• [Excerpt to read]:
============================================================

I dare say that most, if not all, occupations require some task in the same genre as session notes, meaning a routine, repetitive, obligatory activity that consumes time without directly contributing value to the primary work or mission.

Consider: Many teachers love teaching but would happily skip mandatory lesson plans or grading assignments; most physicians are passionate about practicing medicine but dislike dealing with insurance and HIPAA forms; most police officers are eager to chase criminals but probably dislike completing incident reports; most lawyers enjoy practicing law but dislike tracking billable hours.

Certainly, we all come to terms with these tasks. They serve a valid purpose: efficiency, accountability, uniformity. They're like a pledge you have to accept, in order to remain in your organization or profession. The trick is to minimize the toll they take as much as possible. The more time these tasks occupy, the faster an insidious disenchantment sets it.

I'm not saying session notes is what led me to retirement, but not having to spend any time on them has felt like an extra serving of my time.

Alas, I received my final paycheck on Friday. This was it. No longer on payroll, email, or Zoom, and no longer an authorized library user. I am completely out of the "club" now.

I will miss the FIU library and everything it offered; all that information is really empowering! I enjoyed using Zoom with clients and one or two times used it for meetings with friends or family. I valued having the SBDC-branded email—it carried more weight than my personal email.

But it's alright. I plan to visit the public library to explore its databases and will check the cost of an individual Zoom subscription. My PowerPoint client

is interested in continuing our work, at his own expense rather than free through SBDC, so I will stay in touch with him through my personal email.

Heck, helping him and watching him succeed on his first business was highly rewarding, so I'm up for it. Plus I'm out of the club now, so I don't have to enter session notes.

============================================================

• [Tasks to carry out]:
(1) Name every occupation that the excerpt on session notes mentions in its "Consider:" sentence.
(2) Write out the excerpt on session notes word for word, between "I will miss" and "than my personal email.", inclusive.

Collected data:
============================================================

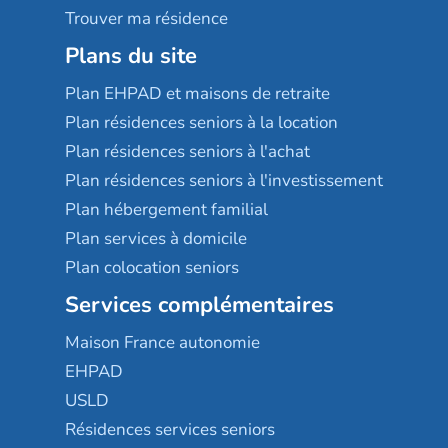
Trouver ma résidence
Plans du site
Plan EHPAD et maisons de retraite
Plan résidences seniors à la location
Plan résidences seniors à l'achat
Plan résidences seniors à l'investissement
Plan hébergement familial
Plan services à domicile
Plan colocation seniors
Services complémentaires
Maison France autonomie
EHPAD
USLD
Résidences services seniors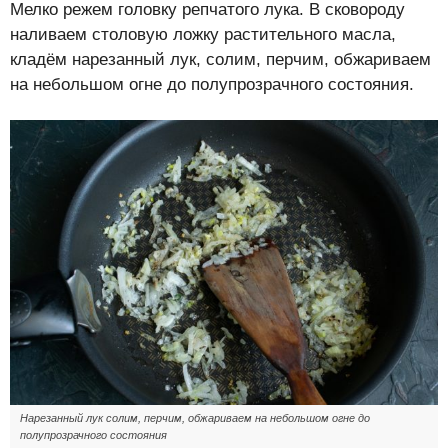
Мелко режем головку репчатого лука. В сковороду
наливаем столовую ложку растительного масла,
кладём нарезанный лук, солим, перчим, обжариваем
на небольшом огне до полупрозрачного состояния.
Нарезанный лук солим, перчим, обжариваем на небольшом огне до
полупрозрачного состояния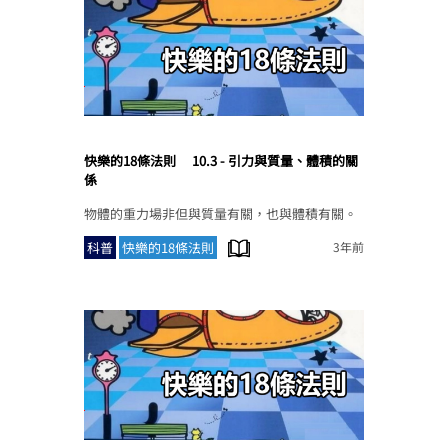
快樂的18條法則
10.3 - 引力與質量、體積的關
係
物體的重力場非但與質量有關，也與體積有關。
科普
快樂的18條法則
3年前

============================================================

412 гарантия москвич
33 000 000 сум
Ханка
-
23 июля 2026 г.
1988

============================================================

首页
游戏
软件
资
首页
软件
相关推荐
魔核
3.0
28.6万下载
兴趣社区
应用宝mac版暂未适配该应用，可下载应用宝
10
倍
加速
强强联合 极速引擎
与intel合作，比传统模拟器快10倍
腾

============================================================

• [Results for the exercise]:
(1) Teachers, physicians, police officers, lawyers

(2)
I will miss the FIU library and everything it offered; all that information is really empowering! I enjoyed using Zoom with clients and one or two times used it for meetings with friends or family. I valued having the SBDC-branded email—it carried more weight than my personal email.